Saint Jude the Apostle was also nicknamed Thaddaeus. Jude is the author of The Epistle of Jude. He is almost universally understood to be the half brother of Jesus Matthew 13:55; Mark 6:3, from Joseph’s first wife.

Saint Jude was one of the twelve apostles chosen and invested (ordained, see Mark 3:14) by Jesus (but he was NOT Judas Iscariot !!).
Jude is one of the four half brothers of Jesus, and the younger the brother of James the Just, the first Bishop of Jerusalem, who was seated after the Apostle James the Greater was martyred by Herod Agrippa I which stimulated the Great Apostolic Dispersion from Jerusalem in AD 44 Acts 12.
James the Just is the author of The Book of James and the compiler of The Liturgy of Saint James the oldest surviving description of the worship sequence used by the Apostolic church for their Sunday worship service to God. That liturgy was a modified version of the Jewish worship service to God, which was originally instituted by God, through Moses at Mount Sinai, and is documented in the Pentateuch (the first fives books of the Bible written by Moses). Of course, the Jewish ritual worship routine had to be updated to account for the arrival of God’s promised Messiah, Jesus the Christ, but the update liturgy was still the format God had directed His believers to use to worship Him.
James was also the apostle who presided over the important Jerusalem Council (the de facto Zeroth Ecumenical Council) in AD 49, which decided that new Gentile converts to Christianity did not have to be circumcised and Judaized to become full Christians Acts 15.
Oral tradition (legend) reports that St. Jude was born into a Jewish family in the town of Paneas, in Galilee. Paneas was later rebuilt by the Romans and renamed Caesarea Philippi. In all probability he spoke both Greek and Aramaic, like almost all of his contemporaries in that area, and was a farmer by trade. According to the legend, St. Jude was a son of Clopas and his mother Mary, was a cousin of the Virgin Mary. Tradition also has it that Jude’s father, Clopas, was martyred because of his forthright and outspoken devotion to the risen Christ. Jude’s side of the family are describes as having been very zealous for keeping the Law of Moses, and in supporting Jesus Christ as being the promised messiah (this should not be understood as a reference to the anti-Roman rule Jewish sect referred to as the Zealots).
Oral tradition also reports that after the resurrection of Christ, Saint Jude initially preached the gospel in Judea, Samaria (as far north as modern-day Beirut) and Idumaea (the land of Edom, the southeastern desert region between Israel and the Sinai Peninsula, i.e. Saint Jude preached in the greater Palestine area).

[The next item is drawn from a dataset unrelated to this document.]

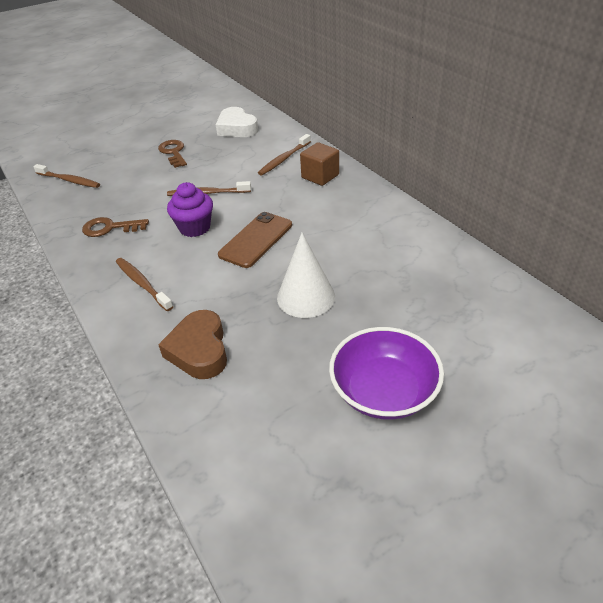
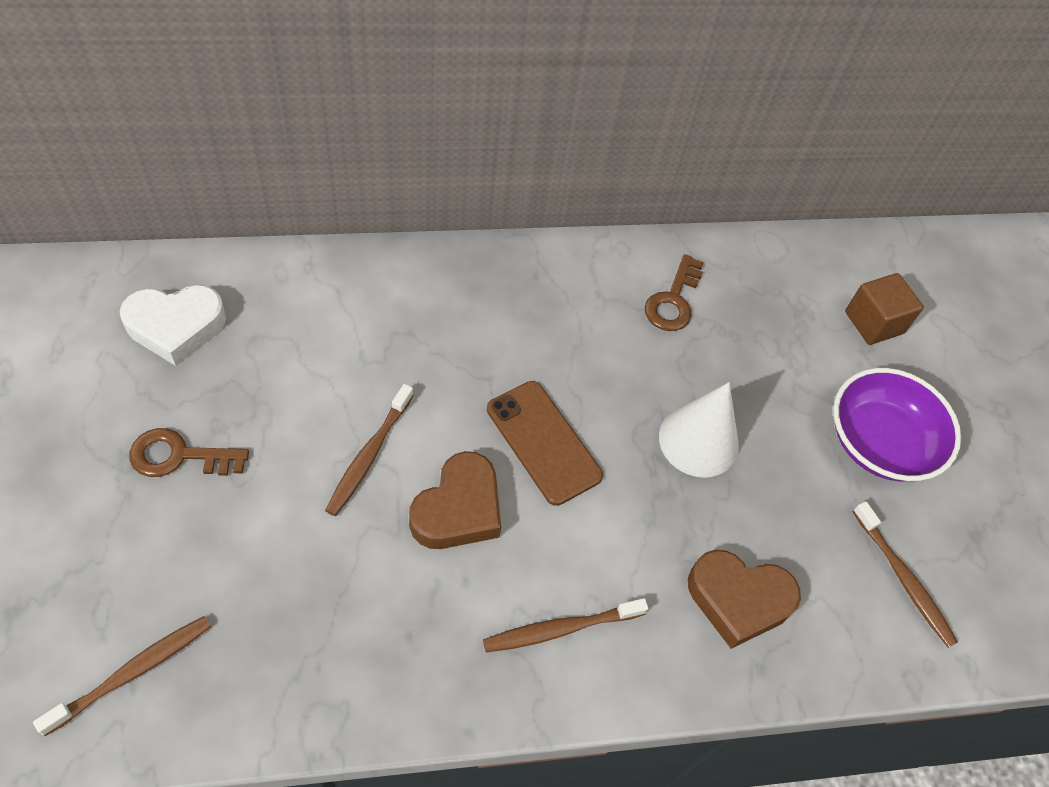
camera: 75 degrees left, 15 degrees up
brown key [82,217,149,237] -> brown key moved to [645,254,704,331]
purple cupcake [167,182,213,237] -> brown heart [409,451,501,549]
brown toothbrush [258,134,311,176] -> brown toothbrush moved to [853,501,958,648]
brown cube [300,142,339,186] -> brown cube moved to [845,273,924,345]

After the persecution of the Christians in Jerusalem by Herod Agrippa, around A.D. 44 Jude’s travels widened to include Syria (including the city of Edessa, where he was known as “Thaddaeus of Edessa, and described as one of the seventy disciples of Christ”), Mesopotamia, and Libya.

After the persecution of the Christians in Jerusalem by Herod Agrippa in AD 44, Jude’s travels widened to include Syria (including the city of Edessa, where he was known as “Thaddaeus of Edessa, one of the seventy disciples of Christ”), Mesopotamia, and Libya.
According to Eusebius, he returned to Jerusalem in AD 62, and assisted at the election of his brother, St. Simeon, as Bishop of Jerusalem after James the Just was martyred in Jerusalem.
Ancient oral tradition states that Saints Jude and Simon the Zealot traveled to the diasporic Jewish community in Babylon, and stayed there witnessing that Jesus Christ, was God’s promised Messiah and that He had come as God had promised. Their entourage included one of the 70 disciples named in Luke’s Gospel Luke 10:1-20 whose name was Abdias. Jude and Simon consecrated and seated Abdias as the first Bishop of Babylon (Mesopotamia).
Abdias went on to become the author of the ancient but non-canonical Acts of Simon and Jude which recorded their many acts and Jude’s martyrdom.
According to Eusebius, he returned to Jerusalem in A.D. 62, and assisted at the election of his brother, St. Simeon, as Bishop of Jerusalem.
Some time between AD 65 or 70 Saint Jude was martyred in Armenia. According to tradition he was martyred by being clubbed to death and then having his head shattered with an axe. His remains are believed to be located at the Monastery of Saint Thaddaeus in the West Azerbaijan Province, of Iran.
Jude’s friend and long standing companion, Simon the Zealot is traditionally believed to have been martyred by being cut in half with a saw. Simon was also said to have been martyred in Persia, around the same period of time, however these ancient accounts do not suggest that they were martyred together.
In later artwork Jude is often depicted holding the axe he was martyred with. He is also usually wearing a large pectoral medallion of Christ, and he is shown with a tongue of fire over his head, both of which symbolize his zeal for Christ. He is also often shown with a scroll which represents The Epistle of Jude, which he wrote.
In the Roman Catholic Church Saint Jude is the patron saint of desperate cases and lost causes.